Todo lo demás es parte del problema: caer en la espectacularización de la violencia, operar en base a un ideal de víctima y patologizar a quien la ejerce. Parte de la solución es desnaturalizar la violencia, entender su sistematicidad sin dejar de considerar lo singular que puede haber en cada experiencia. Es también reflexionar respecto a las causas, su relación con los roles y estereotipos de género entramados en el sexismo.
Si bien es cierto que estos estereotipos son aprendidos en mayor medida durante el proceso de socialización en la primera infancia, estos se refuerzan en la adultez, llegando a ser pautas cada vez más rígidas, fundamentadas en prejuicios e ideas preconcebidas respecto de lo femenino y masculino.
Frente a la pregunta sobre cómo la educación superior toma esta crisis para ser parte de la solución a la violencia hacia las mujeres, la respuesta podría ser que la institución considere que el proceso de socialización no es único ni estático. Por lo tanto, es posible aprender nuevas formas de relación relevando el carácter clave de la educación superior en posibilitar el desarrollo de pensamiento crítico que permita desde las disciplinas y su propio quehacer, relacionarse con nuevas coordenadas basadas en la igualdad y no discriminación.
Quienes han sido pioneras en estas discusiones son las organizaciones feministas como Red de Docentes Feministas, Redofem; la Red Chilena contra la Violencia hacia las Mujeres y los movimientos estudiantiles y feministas en las mismas universidades. De hecho, en el 2006, las demandas históricas del movimiento llamado “Revolución Pingüina” fueron más allá de “la educación gratuita y de calidad”, incorporándose en el pliego de reivindicaciones la noción de educación no sexista.
En la actualidad, las instituciones de educación superior tienen un nuevo desafío normativo por delante: la Ley N° 21.369 que regula el acoso sexual en el ámbito de la educación superior y tiene por finalidad establecer ambientes seguros y libres de violencia de género para todas las personas que se relacionen en las comunidades universitarias.
Central será la política integral contra el acoso sexual, la violencia y discriminación de género, que contendrá un modelo de prevención. Con él, se busca reducir las consecuencias de la violencia sexual en la educación superior que, desde el prisma de salud mental, se manifiestan en la prevalencia de estados de ánimo depresivos y desilusión que afectan a nivel emocional, social, laboral o académico; que suelen permanecer en el tiempo, prolongando los períodos de angustia, soledad, pena y marginación del entorno social. Estos malestares también se reflejan en las trayectorias laborales y académicas de quienes integran las comunidades.
Ser la antesala, prevenir con educación no sexista para cambiar la mirada, para ser parte de la solución co-construyendo una educación para la igualdad, que reflexione respecto a las formas y efectos de la violencia de forma estructural y subjetiva para producir cambios individuales y sociales.

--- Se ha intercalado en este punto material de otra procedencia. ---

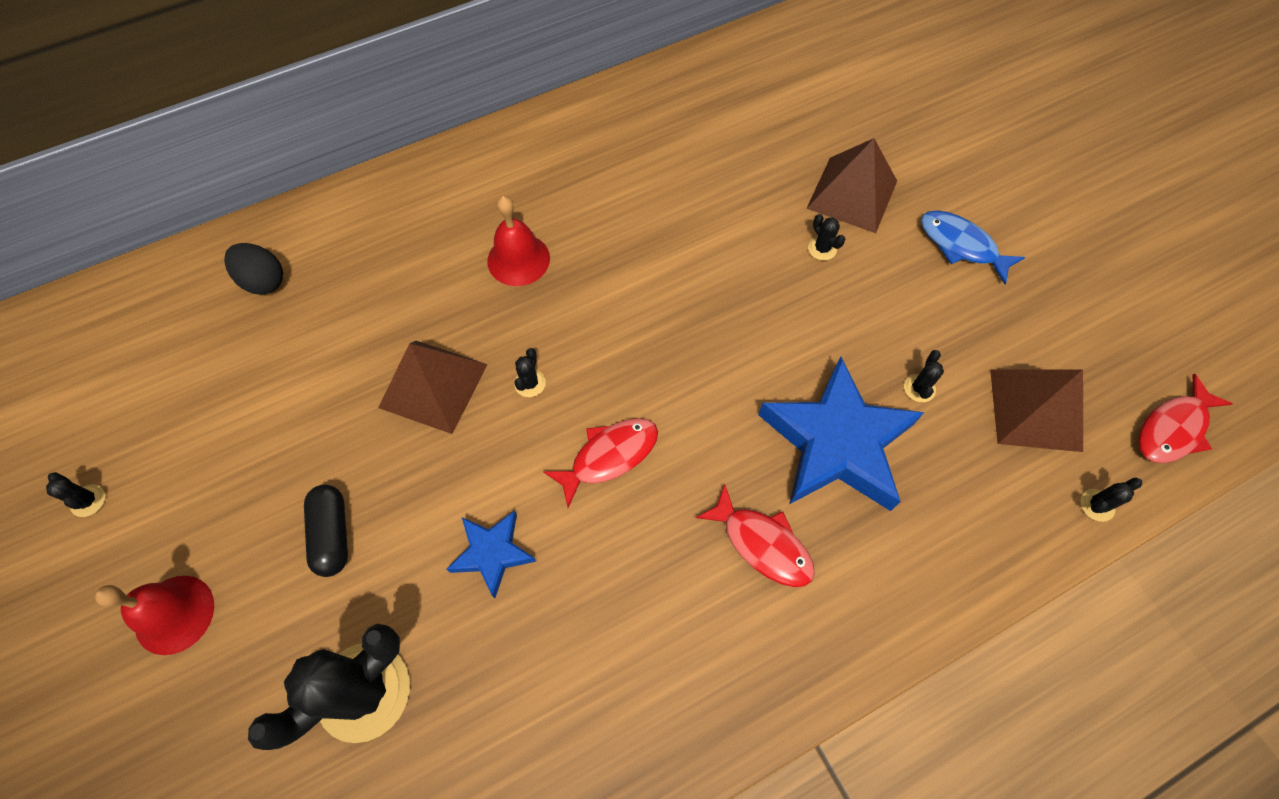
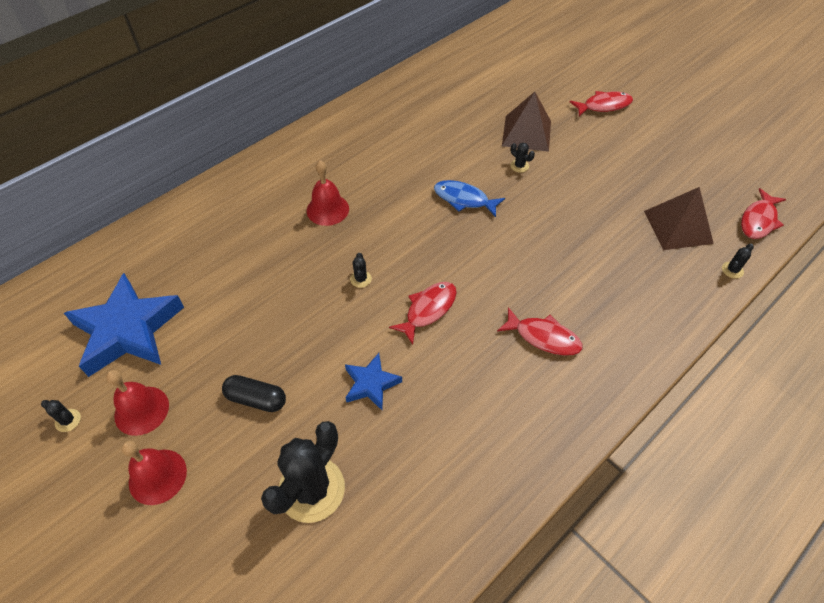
camera: 15 degrees left, 10 degrees down
(182, 511) = (141, 410): none -> red bell
(264, 281) = (154, 257): black egg -> none
(332, 534) = (256, 399): black capsule -> black capsule turned 45 degrees counterclockwise
(433, 386) = (296, 294): brown pyramid -> none
(836, 443) = (568, 270): blue star -> blue star (128, 330)
(919, 388) = (606, 230): black cactus -> none
(961, 245) = (601, 148): blue fish -> blue fish (464, 199)
(990, 171) = (604, 106): none -> red fish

En palabras de la antropóloga Rita Segato, se trata de un proceso en que es clave el autoconocimiento, tratar de “poner al alcance de las personas un vocabulario que permita un camino de interiorización, exponer y hacer accesibles a la mirada y a la comprensión, las estructuras que movilizan nuestro actuar”. La invitación es a practicar la igualdad de género desde su propio quehacer para aportar al cambio cultural asumiendo que innegablemente somos parte del problema si no nos implicamos en ser parte de la solución.